**** Excerpt

Bug 110395

Summary: Gen8 and lower. Shadows are flickering in SuperTuxKart
Product: Mesa Reporter: Deve <deveee>
Component: Drivers/DRI/i965Assignee: Danylo <danylo.piliaiev>
Status: RESOLVED WORKSFORME QA Contact: Intel 3D Bugs Mailing List <intel-3d-bugs>
Severity: normal    
Priority: medium CC: asdfghrbljzmkd, danylo.piliaiev
Version: 18.3Keywords: bisected
Hardware: All   
OS: All   
See Also: https://bugs.freedesktop.org/show_bug.cgi?id=110463
https://bugs.freedesktop.org/show_bug.cgi?id=111631
Whiteboard:
i915 platform: i915 features:
Bug Depends on:    
Bug Blocks: 111444    
Attachments: flickering on skl
no flickering occurs during gnome screen record

Description Deve 2019-04-10 21:10:06 UTC
In current git STK grass shadows are constantly flickering.

Here is original bug report:
https://github.com/supertuxkart/stk-code/issues/3824

Basically it is related to the file:
https://github.com/supertuxkart/stk-code/blob/master/data/shaders/sp_grass_shadow.vert

I can "fix" this by changing order of the "layer" and "wind_direction" uniform variables. Maybe it's just a case.

And it can be reproduced on any track with grass/trees when shadows are enabled in options, eg. in Nessie's Pond.

Not sure which graphics cards are affected. Maybe <= gen8, because original bug report is from haswell and I was testing it on ivybridge.

Git bisect shows:

eca4a6548d07bbbb02a7768edb397bad7b72cfc2 is the first bad commit
commit eca4a6548d07bbbb02a7768edb397bad7b72cfc2
Author: Danylo Piliaiev <danylo.piliaiev@gmail.com>
Date:   Mon Jul 2 17:04:23 2018 +0300

    i965: Disable dual source blending when shader doesn't support it on gen8+
    
    Dual source blending behaviour is undefined when shader doesn't
    have second color output, dismissing fragment in such situation
    leads to a hang on gen8+ if depth test in enabled.
    
    Since blending cannot be gracefully fixed in such case and the result
    is undefined - blending is simply disabled.
    
    v2 (Kenneth Graunke):
     - Listen to BRW_NEW_FS_PROG_DATA in 3DSTATE_PS_BLEND
     - Also whack BLEND_STATE[] to keep the two in sync, since we're not
       sure exactly which copy of the redundant info the hardware will use.
    
    Bugzilla: https://bugs.freedesktop.org/show_bug.cgi?id=107088
    Signed-off-by: Danylo Piliaiev <danylo.piliaiev@globallogic.com>
    Reviewed-by: Jason Ekstrand <jason@jlekstrand.net>
    Reviewed-by: Kenneth Graunke <kenneth@whitecape.org>

:040000 040000 e4887675a8acfdd017f7022f553a8bfeefc2b31b 8eb8649a23e09c70cb3088873249763e05f5452e M	src
Comment 1 Mark Janes 2019-04-11 01:09:35 UTC
Danylo, can you take a look and figure out if it is an app bug?
Comment 2 Denis 2019-04-11 12:22:39 UTC
hello Deve, Mark.
I tested this issue and found out that it was fixed in commit below. Bisect was maden between 18.3.4 and 19.0.0-rc7 tags.

********
**** Given data

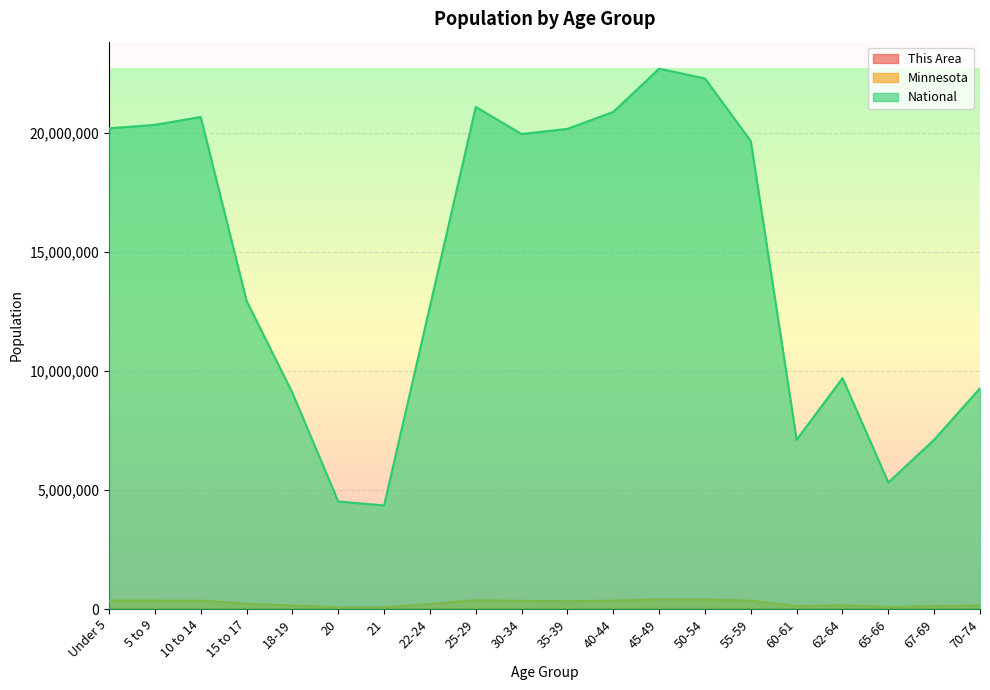

How many data points in Minnesota are less than 328190?

10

********

◆ **Exercise objective**:
Resume the bug report about flickering shadows in SuperTuxKart, starting after its final sentence.

◆ **Written reply**:
Firstly it made me crazy, because I got different results even for the same mesa version (like, 18.3.4 first time may show issue, after re-launching application - not).
This was solved by adding MESA_GLSL_CACHE_DISABLE=1 before binary name.
I think, some shaders simply were cached, and that could lead to wrong results.

Latest master (if you run app like this MESA_GLSL_CACHE_DISABLE=1 ./supertuxcart) doesn't have this issue.



commit 5a9b7bce9cee5563e94e75c93fffe462405dfcb1 (HEAD, refs/bisect/good-5a9b7bce9cee5563e94e75c93fffe462405dfcb1)
Author: Ilia Mirkin <imirkin@alum.mit.edu>
Date:   Mon Feb 4 22:57:06 2019 -0500

    nv50,nvc0: use condition for occlusion queries when already complete
    
    For the NO_WAIT variants, we would jump into the ALWAYS case for both
    nested and inverted occlusion queries. However if the query had
    previously completed, the application could reasonably expect that the
    render condition would follow that result.
    
    To resolve this, we remove the nesting distinction which unnecessarily
    created an imbalance between the regular and inverted cases (since
    there's no "zero" condition mode). We also use the proper comparison if
    we know that the query has completed (which could happen as a result of
    an earlier get_query_result call).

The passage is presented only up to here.